Dibuatlah ide Gila nan Brillian
yang membuat geleng-geleng kepala siapapun membayangkannya. Ketika Pasukan Laut
Inkisyariah tidak bisa masuk ke perairan Tanduk Emas (Golden Horn) akibat
rantai besi yang terbentang disepanjang Selat Bosporus yang membuat tak ada
satupun kapal musuh yang dapat memasukinya maka Muhammad Al-Fatih memerintahkan
pasukannya untuk menarik kapal-kapal tersebut melalui darat melewati
gunung-gunung dan bukit bukit sebagai gelombangnya dengan cara melumurinya
menggunakan minyak alhasil keesokan harinya seluruh orang Romawi tercengang
melihat 70 Kapal pasukan Inkisyariah sudah berlayar di perairan Tanduk Emas
(Golden Horn), ditambah lagi dengan diciptakanya Meriam raksasa yang mampu
meluluhlantakkan Benteng Konstantinopel.
Sebelum penaklukkan dilakukan
Sultan Muhammad Al-Fatih memerintahkan seluruh pasukannya untuk menjalankan
puasa sebagai bentuk Munajat dan Permohonan kepada Allah dan tepat sebelum
penyerangan shalat berjamaah dilaksanakanlah dengan sultan sendiri sebagai imam
Shalatnya. Maka atas Izin dari Allah Yang Maha Kuasa, Yang Maha Pemberi
Pertolongan dan yang Maha Berkehendak dengan kesiapan Ruhiah, Kecerdasan dan Fisik
yang lembali bangkit bersemangat terujudlah 8 Abad mimpi Umat Islam!.

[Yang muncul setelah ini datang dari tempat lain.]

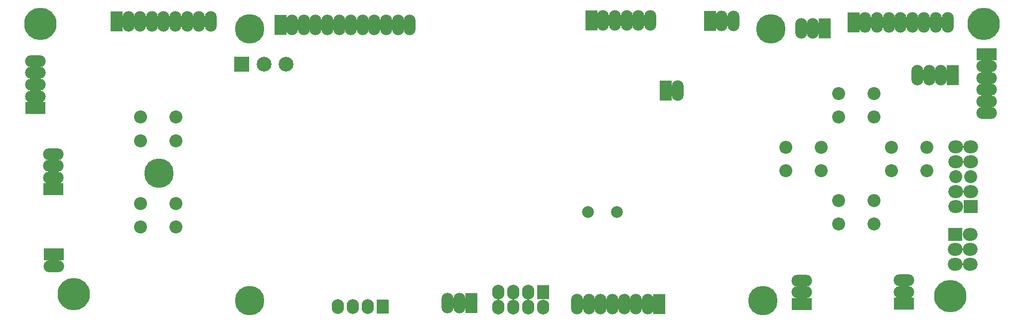
<source format=gbs>
G04 (created by PCBNEW-RS274X (2011-07-08 BZR 3044)-stable) date 27/07/2011 21:07:09*
G01*
G70*
G90*
%MOIN*%
G04 Gerber Fmt 3.4, Leading zero omitted, Abs format*
%FSLAX34Y34*%
G04 APERTURE LIST*
%ADD10C,0.006000*%
%ADD11O,0.079100X0.138100*%
%ADD12R,0.079100X0.138100*%
%ADD13R,0.098700X0.098700*%
%ADD14C,0.098700*%
%ADD15C,0.086900*%
%ADD16R,0.094800X0.086900*%
%ADD17O,0.098700X0.086900*%
%ADD18R,0.083000X0.094800*%
%ADD19O,0.083000X0.098700*%
%ADD20C,0.197200*%
%ADD21C,0.216900*%
%ADD22O,0.138100X0.079100*%
%ADD23R,0.138100X0.079100*%
%ADD24C,0.079100*%
G04 APERTURE END LIST*
G54D10*
G54D11*
X20162Y-13260D03*
X19375Y-13260D03*
G54D12*
X18587Y-13260D03*
G54D11*
X20949Y-13260D03*
X21737Y-13260D03*
X22524Y-13260D03*
X23311Y-13260D03*
X24098Y-13260D03*
X24886Y-13260D03*
G54D13*
X26965Y-16150D03*
G54D14*
X28441Y-16150D03*
X29917Y-16150D03*
G54D15*
X66890Y-26850D03*
X66890Y-25276D03*
X69252Y-26850D03*
X69252Y-25276D03*
X72795Y-21693D03*
X72795Y-23267D03*
X70433Y-21693D03*
X70433Y-23267D03*
X69252Y-18110D03*
X69252Y-19684D03*
X66890Y-18110D03*
X66890Y-19684D03*
X65709Y-21693D03*
X65709Y-23267D03*
X63347Y-21693D03*
X63347Y-23267D03*
X20197Y-21259D03*
X20197Y-19685D03*
X22559Y-21259D03*
X22559Y-19685D03*
X20197Y-27047D03*
X20197Y-25473D03*
X22559Y-27047D03*
X22559Y-25473D03*
G54D16*
X75736Y-25671D03*
G54D17*
X74736Y-25671D03*
X75736Y-24671D03*
X74736Y-24671D03*
G54D15*
X75736Y-23671D03*
X74736Y-23671D03*
G54D17*
X75736Y-22671D03*
X74736Y-22671D03*
X75736Y-21671D03*
X74736Y-21671D03*
G54D16*
X74697Y-27553D03*
G54D17*
X75697Y-27553D03*
X74697Y-28553D03*
X75697Y-28553D03*
X74697Y-29553D03*
X75697Y-29553D03*
G54D18*
X36402Y-32372D03*
G54D19*
X35402Y-32372D03*
X34402Y-32372D03*
X33402Y-32372D03*
G54D18*
X47130Y-31394D03*
G54D19*
X47130Y-32394D03*
X46130Y-31394D03*
X46130Y-32394D03*
X45130Y-31394D03*
X45130Y-32394D03*
X44130Y-31394D03*
X44130Y-32394D03*
G54D20*
X62362Y-13780D03*
G54D21*
X76575Y-13425D03*
G54D20*
X61811Y-31969D03*
G54D21*
X74370Y-31654D03*
G54D20*
X27480Y-31969D03*
G54D21*
X15709Y-31535D03*
G54D20*
X21417Y-23425D03*
G54D21*
X13504Y-13425D03*
G54D20*
X27480Y-13780D03*
G54D11*
X59858Y-13236D03*
X59071Y-13236D03*
G54D12*
X58283Y-13236D03*
G54D11*
X51925Y-13216D03*
X51138Y-13216D03*
G54D12*
X50350Y-13216D03*
G54D11*
X52712Y-13216D03*
X53500Y-13216D03*
X54287Y-13216D03*
X69454Y-13331D03*
X68667Y-13331D03*
G54D12*
X67879Y-13331D03*
G54D11*
X70241Y-13331D03*
X71029Y-13331D03*
X71816Y-13331D03*
X72603Y-13331D03*
X73390Y-13331D03*
X74178Y-13331D03*
G54D22*
X76795Y-17055D03*
X76795Y-16268D03*
G54D23*
X76795Y-15480D03*
G54D22*
X76795Y-17842D03*
X76795Y-18630D03*
X76795Y-19417D03*
G54D11*
X31114Y-13520D03*
X30326Y-13520D03*
G54D12*
X29539Y-13520D03*
G54D11*
X31901Y-13520D03*
X32689Y-13520D03*
X33476Y-13520D03*
X34263Y-13520D03*
X35051Y-13520D03*
X35838Y-13520D03*
X36626Y-13520D03*
X37413Y-13520D03*
X38200Y-13520D03*
G54D22*
X13142Y-17504D03*
X13142Y-18291D03*
G54D23*
X13142Y-19079D03*
G54D22*
X13142Y-16717D03*
X13142Y-15929D03*
X14399Y-29654D03*
G54D23*
X14399Y-28866D03*
G54D22*
X71252Y-30611D03*
X71252Y-31398D03*
G54D23*
X71252Y-32186D03*
G54D22*
X64413Y-30626D03*
X64413Y-31413D03*
G54D23*
X64413Y-32201D03*
G54D11*
X72945Y-16882D03*
X73732Y-16882D03*
G54D12*
X74520Y-16882D03*
G54D11*
X72158Y-16882D03*
X53326Y-32201D03*
X54113Y-32201D03*
G54D12*
X54901Y-32201D03*
G54D11*
X52539Y-32201D03*
X51751Y-32201D03*
X50964Y-32201D03*
X50177Y-32201D03*
X49390Y-32201D03*
X56107Y-17912D03*
G54D12*
X55319Y-17912D03*
G54D24*
X50133Y-26035D03*
X52055Y-26035D03*
G54D11*
X64374Y-13721D03*
X65161Y-13721D03*
G54D12*
X65949Y-13721D03*
G54D22*
X14342Y-22945D03*
X14342Y-23732D03*
G54D23*
X14342Y-24520D03*
G54D22*
X14342Y-22158D03*
G54D11*
X40733Y-32134D03*
X41520Y-32134D03*
G54D12*
X42308Y-32134D03*
M02*

</source>
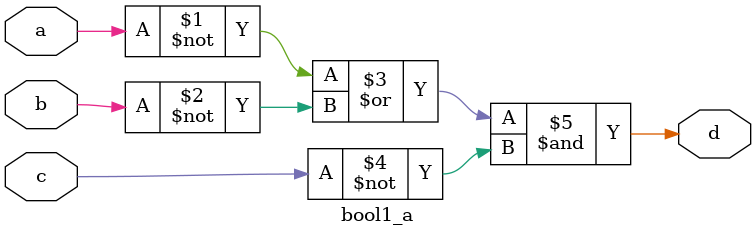
<source format=v>
`timescale 1ns / 1ps


module bool1_a(
    input a,b,c,
    output d
    );
assign d=(~a|~b)&~c;
endmodule

</source>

Ketika Sultan memasuki gerbang
Konstantinopel seluruh orang Romawi disana segera berlindung dan berkumpul ke
Gereja Hagia Sophia (kelaK akan menjadi Mesjid Hagia Sophia) karena takut dibunuh
dan dibantai oleh pasukan Inkisyariah namun ternyata dengan penuh belas asih
Muhammad Al-Fatih berkata bahwa “kami haramkan darah dan harta kalian,
disini kalian berada dibawah jaminan Sultan, kalian bebas memeluk agama yang
kalian Yakini” bahkan Kaisar Romawi Timur yaitu Konstantinus XI yang tewas
pada saat penaklukkan dipersilakan oleh Sultan Muhammad Al-Fatih untuk
memakamkan Jasadnya sesuai agama dan Tradisi mereka.
Peristiwa Jatuhnya Konstantinopel ditangan umat Islam juga menandai berakhirnya
abad kegelapan yang berabad-abad menyelimbuti Eropa dan sebagai tanda
pencapaian Prestasi yang membanggakan, maka Muhammad
Al-Fatih mengganti nama Konstantinopel menjadi Islambul (yang
berarti Kemenangan Islam) yang kelak berubah menjadi Istambul dan
saat ini menjadi ibu Kota Negara Turki.
Hingga ketika konstantinopel
telah usai dibebaskan maka sultan Al fatih hendak mengundurkan diri dari kursi
kesultanan karena ingin fokus beribadah saja. Namun nasihat bijak dari gurunya
syeikh A'aq Syamsudin membuatnya mengurungkan diri:
"Jika engkau bermaksud
mengundurkan diri dari kursi kesultanan karena hendak fokus untuk beribadah
saja, maka kenikmatan beribadah itu hanya akan engkau rasakan seorang diri
saja. Akan tetapi jika engkau tetap berada di kursi kesultanan dan
memerintah secara adil maka kenikmatan tersebut akan dirasakan oleh seluruh
umat ini.
Siapakah dan generasi manakah
yang mampu membuat sejarah di masa depan? Tentu adalah dia (pemimpin) dan
mereka (generasi/bangsa) yang berkualitas dan pantas di hadapan Allah SWT.
Begitulah bagaimana sejarah terjadi diciptakan oleh orang-orang ikhlas tanpa mengharapkan mereka menjadi bagian dari sejarah. mereka hanya punya satu harapan semoga amal mereka diterima oleh Allah SWT. bahwa kemudian mereka menjadi sejarah, itu adalah hadiah dari Allah SWT untuk mereka.